Comment by jon foster on October 22, 2010 at 2:54pm
A few months back I went to the Ray Johnson show at the Black Mountain Museum in Asheville, such a wonderful experience considering he (and by defacto, all of us) is the motivation for this whole thing.
Comment by cheryl penn on October 22, 2010 at 2:48pm
The shirt has to stay for a bit, I'm too busy to change..., but I'm prepared to share the tea...
Comment by De Villo Sloan on October 22, 2010 at 2:41pm
Erni - don't expect you to know all these U.S. poets. I'd be at a loss with Germans. Ed Sanders: investigative poetry, Trungpa scandal at Naropa, Charles Manson book. Ed Dorn: Rolling Stock newspaper in Colorado. Tom Clark - Paris Review editor Britain - NYC - CA. This is a certain generation of people. Speaking of tea, I think my first exposure to Fluxus was when a friend was curating one of his first shows. He hands me a plastic bag with a shattered teacup in it. I'm like: "So?" He says: "It's Fluxus! It's by Yoko!" My response is: "OK, but as art? no f____g way." Now look at me. Hey, there are people here who could share a whole lot more. Cheryl. What's up with the shirt?

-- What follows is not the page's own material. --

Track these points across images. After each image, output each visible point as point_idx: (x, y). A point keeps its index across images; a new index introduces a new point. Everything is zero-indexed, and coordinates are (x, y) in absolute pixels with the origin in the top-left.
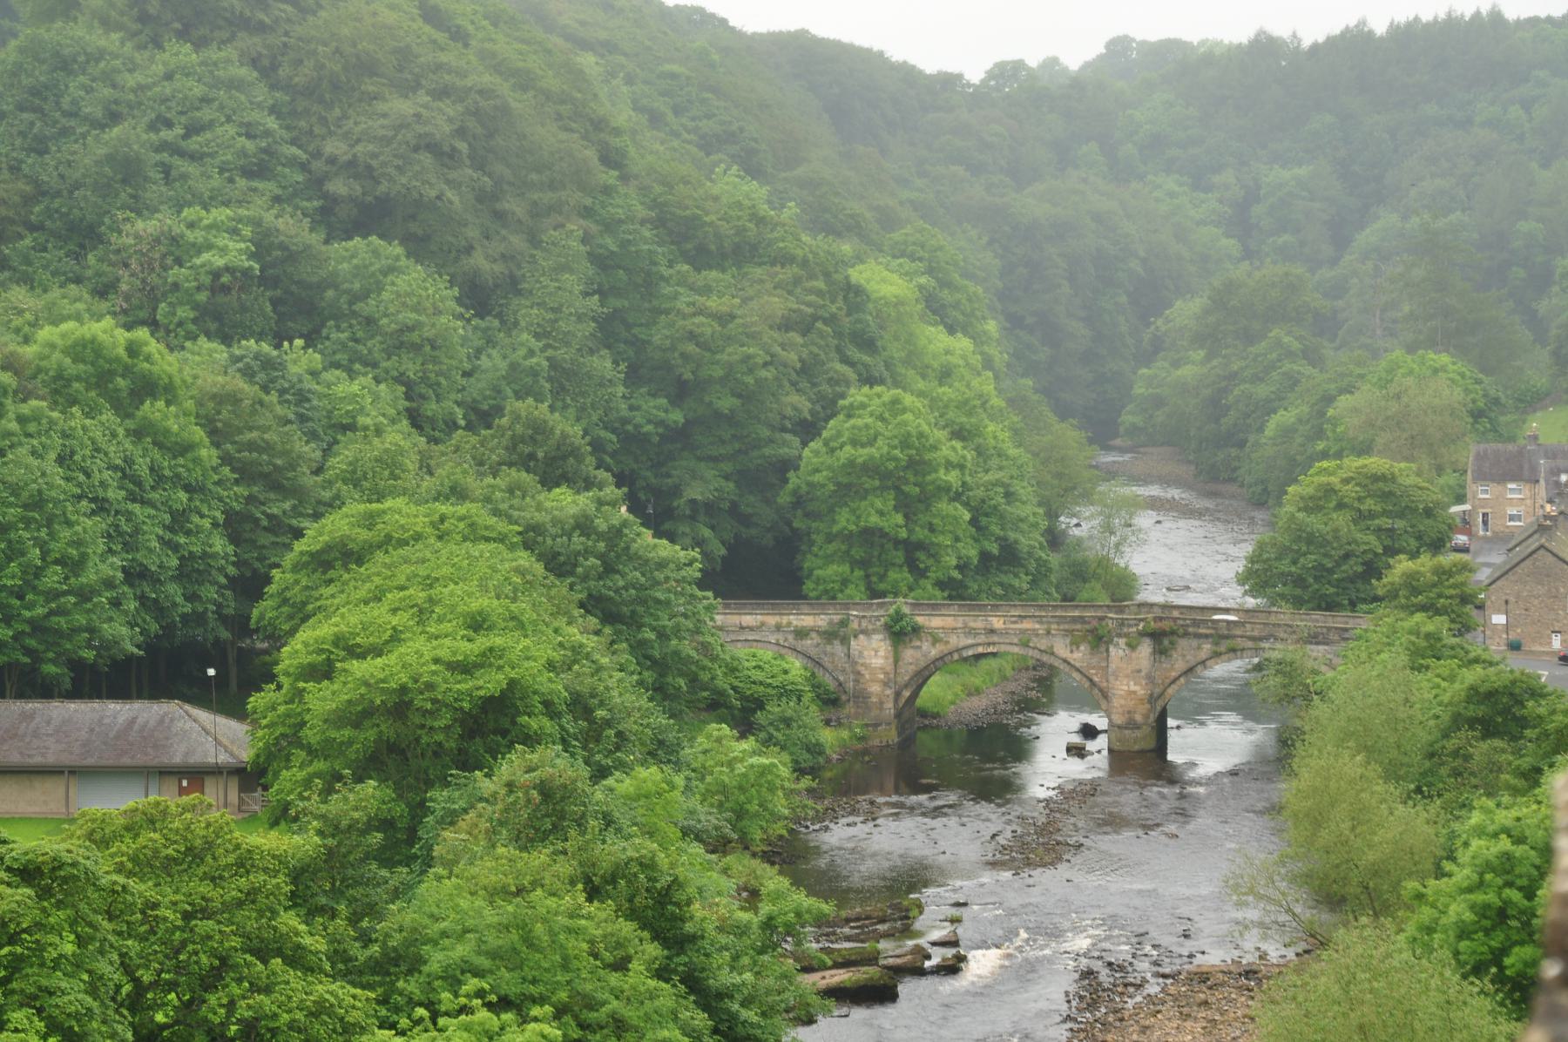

Comment by cheryl penn on October 22, 2010 at 2:14pm
We had that too - so its not just a German thing!! - We even had fingers on lips - I ASK YOU!! No, we're not facing the corner, we're facing De Villo!
Comment by cheryl penn on October 22, 2010 at 1:19pm
Erni - I'm going with flattened - if you want, you can join me in the corner with another cup of tea - not that you do too bad yourself.
Comment by De Villo Sloan on October 22, 2010 at 12:01pm
Hi Erni - you're pretty much the primary target for this post - I mostly wanted to bring up John Cage and the harmony of Zen and chance operations therein. Tom Clark also has an interesting post on Aram Saroyan's minimalist poetry - Tom Clark also wrote a good bio of Kerouac. I'm glad this added to the dialog. I submitted to the BMC show and conference - solid people so documentation should emerge eventually.